Could you reproduce the lines below from the one with "- to take stock" through the one with "- to serve as a basis for discussion"? Keep both ends and add nothing.

#### AVAILABLE DATA

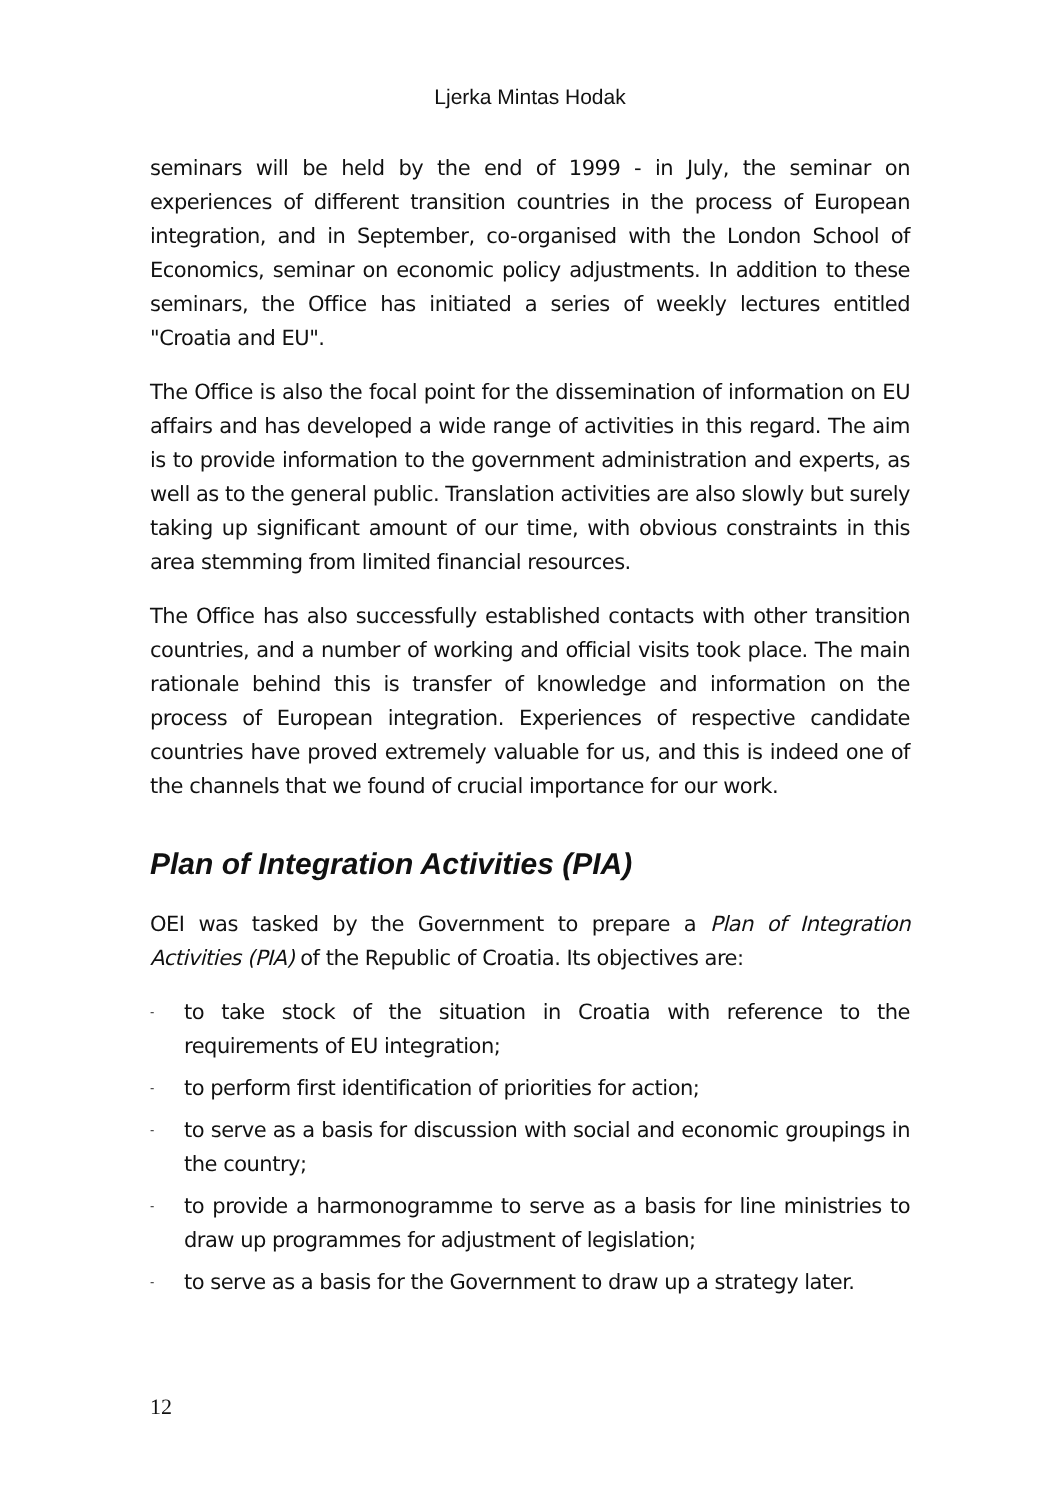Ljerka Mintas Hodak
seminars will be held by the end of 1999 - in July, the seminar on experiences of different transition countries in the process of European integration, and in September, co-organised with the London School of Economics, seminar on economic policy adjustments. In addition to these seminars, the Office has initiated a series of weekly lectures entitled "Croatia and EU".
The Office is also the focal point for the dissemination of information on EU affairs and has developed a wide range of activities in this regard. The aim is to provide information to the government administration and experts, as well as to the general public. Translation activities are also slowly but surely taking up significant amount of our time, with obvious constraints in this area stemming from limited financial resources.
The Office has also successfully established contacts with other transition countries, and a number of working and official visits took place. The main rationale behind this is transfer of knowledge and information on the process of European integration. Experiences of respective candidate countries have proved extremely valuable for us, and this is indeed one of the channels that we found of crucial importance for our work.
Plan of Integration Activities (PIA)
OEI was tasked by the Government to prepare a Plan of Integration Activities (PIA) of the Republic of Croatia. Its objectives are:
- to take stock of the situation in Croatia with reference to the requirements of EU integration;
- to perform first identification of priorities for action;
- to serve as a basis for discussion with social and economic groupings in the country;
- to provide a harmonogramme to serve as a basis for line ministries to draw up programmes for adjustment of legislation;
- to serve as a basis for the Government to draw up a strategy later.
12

########

**ANSWER TO THE EXERCISE:**
- to take stock of the situation in Croatia with reference to the requirements of EU integration;
- to perform first identification of priorities for action;
- to serve as a basis for discussion with social and economic groupings in the country;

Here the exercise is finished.